Your letter deserves a longer reply than I can give it, but let me just make a few brief remarks. Communists may have *purported* to see everyone as a potential communist, but as KGB archives and other sources now reveal, their preoccupation was with the integrity of their borders, not on world domination. I.e., the latter was basically our paranoid perception of the USSR, not what they were actually after. Christians do of course proselytize, but they were never an empire nor even a state. The same goes for Islam. The Romans were the most tolerant and eclectic of all: they cared not a whit what the various sects within the empire believed, only insisted that lip service be paid to the empire as being in charge. Some scholars have argued that this melting pot quality of ancient Rome was a major factor in its enduring so long. I can't be certain, but I do think that crusading zeal along the lines of mental persuasion is more the exception than the rule, and that we are a great exception in that regard.


8:46 PM  
Anonymous Anonymous said...

Dear Mr. Berman:

I thoroughly enjoy reading this blog, along with your other works (Twilight and Dark Ages immediately come to mind) and I hope someday you can come out to California and speak at my university (and perhaps sign my copies of your books!).

But to get back on topic, the article mentioned the United States has a messianic view of the world. Isn't that the view Muslim extremists hold as well? Would the world be better off without religion?

And these next few questions are off-topic, but I would love to hear your opinion, seeing as you are obviously well-educated in U.S. history and foreign policy. So, what's your stance on illegal immigration, and the president's inability (besides uttering a coherent statement of his own) to secure the Mexican/U.S. border? Do you feel it's right that Mexican workers come here and earn a measly $3.05 per hour performing hard labor? Do they belong here? Are they helping the economy at all? Or making it worse for legal citizens? I am undecided on this issue, and I can't rest until I hear your opinion!

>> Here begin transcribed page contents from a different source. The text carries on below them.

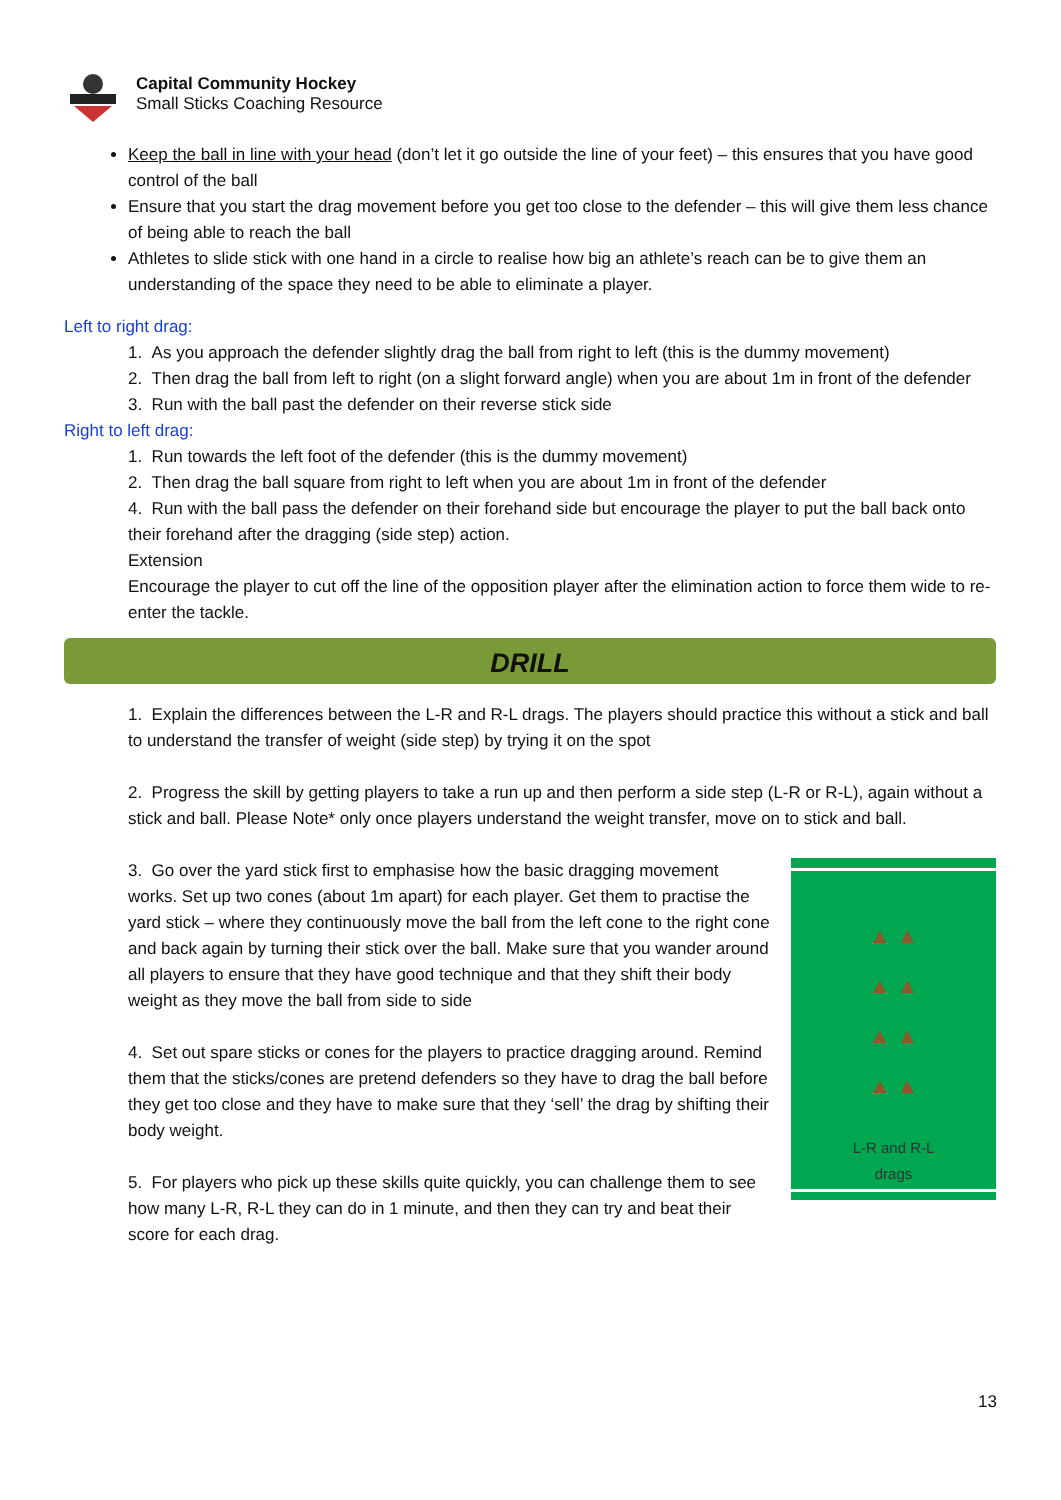Capital Community Hockey
Small Sticks Coaching Resource
Keep the ball in line with your head (don’t let it go outside the line of your feet) – this ensures that you have good control of the ball
Ensure that you start the drag movement before you get too close to the defender – this will give them less chance of being able to reach the ball
Athletes to slide stick with one hand in a circle to realise how big an athlete’s reach can be to give them an understanding of the space they need to be able to eliminate a player.
Left to right drag:
1. As you approach the defender slightly drag the ball from right to left (this is the dummy movement)
2. Then drag the ball from left to right (on a slight forward angle) when you are about 1m in front of the defender
3. Run with the ball past the defender on their reverse stick side
Right to left drag:
1. Run towards the left foot of the defender (this is the dummy movement)
2. Then drag the ball square from right to left when you are about 1m in front of the defender
4. Run with the ball pass the defender on their forehand side but encourage the player to put the ball back onto their forehand after the dragging (side step) action.
Extension
Encourage the player to cut off the line of the opposition player after the elimination action to force them wide to re-enter the tackle.
DRILL
1. Explain the differences between the L-R and R-L drags. The players should practice this without a stick and ball to understand the transfer of weight (side step) by trying it on the spot
2. Progress the skill by getting players to take a run up and then perform a side step (L-R or R-L), again without a stick and ball. Please Note* only once players understand the weight transfer, move on to stick and ball.
▲ ▲
▲ ▲
▲ ▲
▲ ▲
L-R and R-L
drags
3. Go over the yard stick first to emphasise how the basic dragging movement works. Set up two cones (about 1m apart) for each player. Get them to practise the yard stick – where they continuously move the ball from the left cone to the right cone and back again by turning their stick over the ball. Make sure that you wander around all players to ensure that they have good technique and that they shift their body weight as they move the ball from side to side
4. Set out spare sticks or cones for the players to practice dragging around. Remind them that the sticks/cones are pretend defenders so they have to drag the ball before they get too close and they have to make sure that they ‘sell’ the drag by shifting their body weight.
5. For players who pick up these skills quite quickly, you can challenge them to see how many L-R, R-L they can do in 1 minute, and then they can try and beat their score for each drag.
13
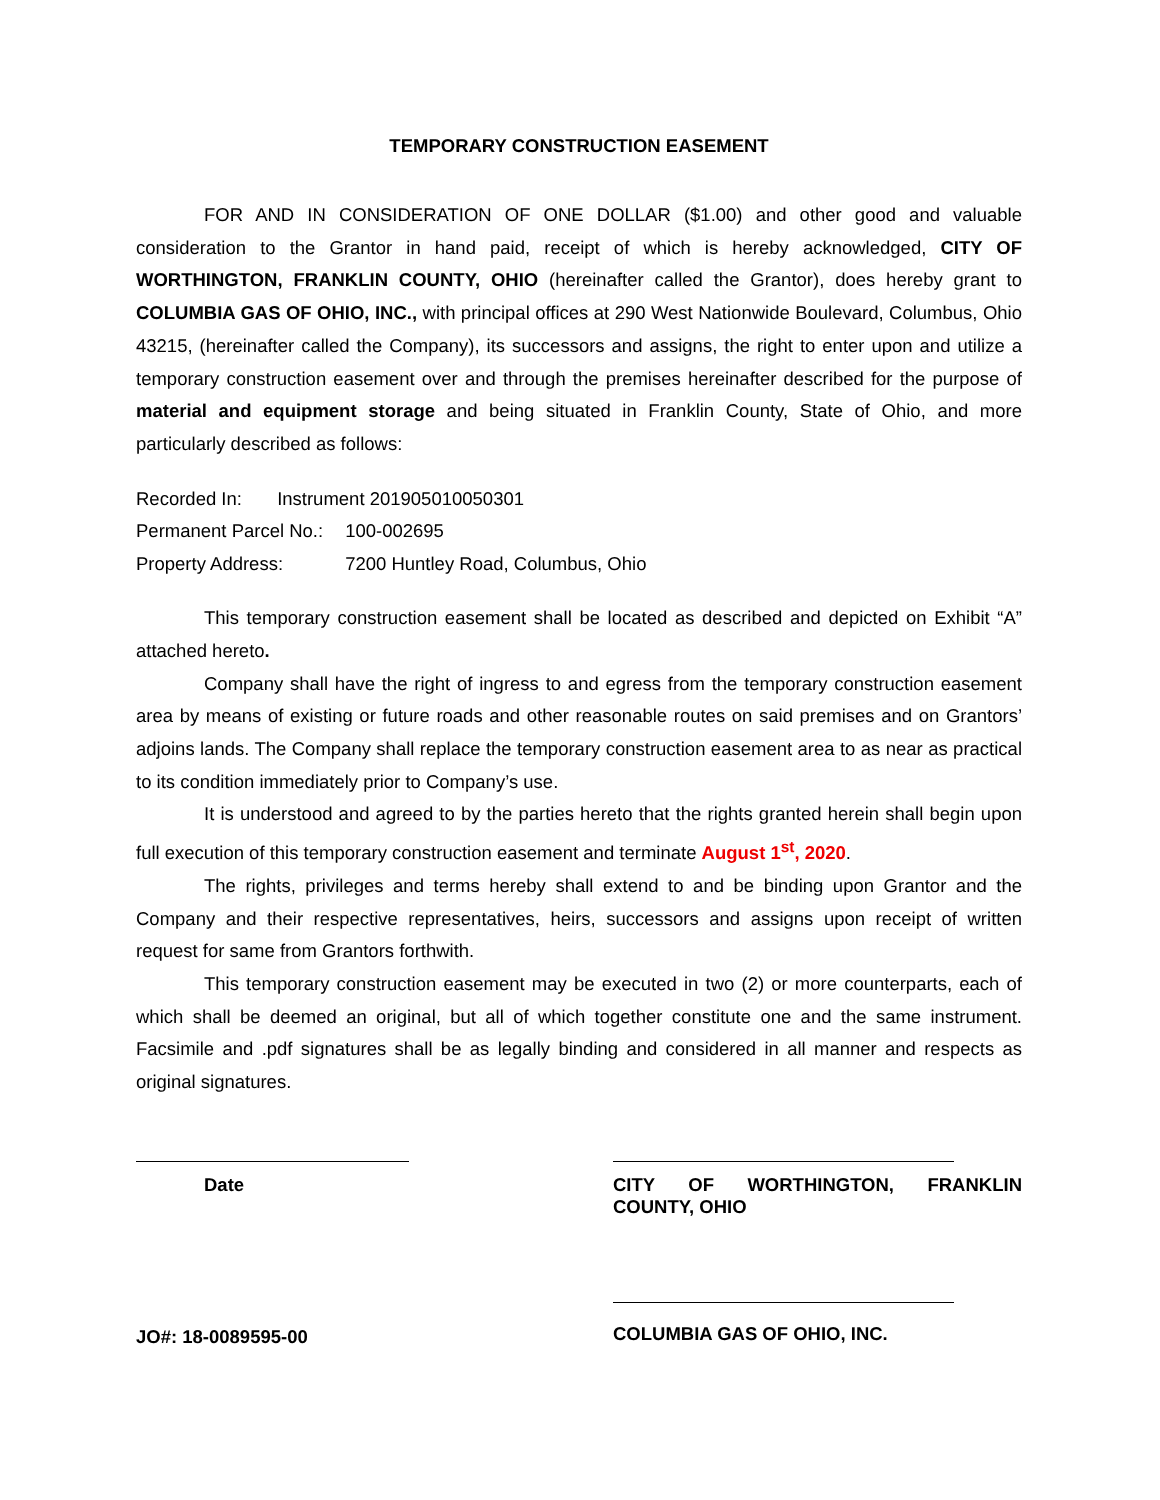TEMPORARY CONSTRUCTION EASEMENT
FOR AND IN CONSIDERATION OF ONE DOLLAR ($1.00) and other good and valuable consideration to the Grantor in hand paid, receipt of which is hereby acknowledged, CITY OF WORTHINGTON, FRANKLIN COUNTY, OHIO (hereinafter called the Grantor), does hereby grant to COLUMBIA GAS OF OHIO, INC., with principal offices at 290 West Nationwide Boulevard, Columbus, Ohio 43215, (hereinafter called the Company), its successors and assigns, the right to enter upon and utilize a temporary construction easement over and through the premises hereinafter described for the purpose of material and equipment storage and being situated in Franklin County, State of Ohio, and more particularly described as follows:
Recorded In: Instrument 201905010050301
Permanent Parcel No.: 100-002695
Property Address: 7200 Huntley Road, Columbus, Ohio
This temporary construction easement shall be located as described and depicted on Exhibit “A” attached hereto.
Company shall have the right of ingress to and egress from the temporary construction easement area by means of existing or future roads and other reasonable routes on said premises and on Grantors’ adjoins lands. The Company shall replace the temporary construction easement area to as near as practical to its condition immediately prior to Company’s use.
It is understood and agreed to by the parties hereto that the rights granted herein shall begin upon full execution of this temporary construction easement and terminate August 1<sup>st</sup>, 2020.
The rights, privileges and terms hereby shall extend to and be binding upon Grantor and the Company and their respective representatives, heirs, successors and assigns upon receipt of written request for same from Grantors forthwith.
This temporary construction easement may be executed in two (2) or more counterparts, each of which shall be deemed an original, but all of which together constitute one and the same instrument. Facsimile and .pdf signatures shall be as legally binding and considered in all manner and respects as original signatures.
Date
JO#: 18-0089595-00
CITY OF WORTHINGTON, FRANKLIN COUNTY, OHIO
COLUMBIA GAS OF OHIO, INC.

Your thoughts are greatly appreciated! :)

Emily Del Real

P.S. I apologize if you receive this comment twice; it seems Blogger is having server problems.

11:03 PM  
Blogger Morris Berman said...

Dear Emily:

Yes, Islamic militants hold a messianic view of the world--as do Christian fundamentalists, for that matter--but they do not constitute nations or states, which makes a big difference historically and politically. And yes, I'm quite sure we would be better off without religion. Besides being mass delusion, it is responsible for the most violent wars, the bitterest conflicts. But if Freud was right in calling it an illusion, the even greater illusion was his own: believing that religion would eventually go away. It won't. (Check out the last 2 bks of my consciousness trilogy for greater elaboration, if you want.)

As for Mexicans in the US: not something I can get into at any length rt now; but it is pretty clear, in the analyses of many economists, that they form the "shadow economy" of Calif, Ariz, NM, TX, and Nevada, and if the US Gov't were to seriously attempt to block their entry or deport them all, the economies of those states would collapse. "Securing the border" is a bluff, designed to pacify the anti-immigration bias of many or most GOP voters. It's basically PR: a "tough stance." In reality, it's just b.s., and the pres' economic advisers must know this.

Hope that helps, and thanx for writing.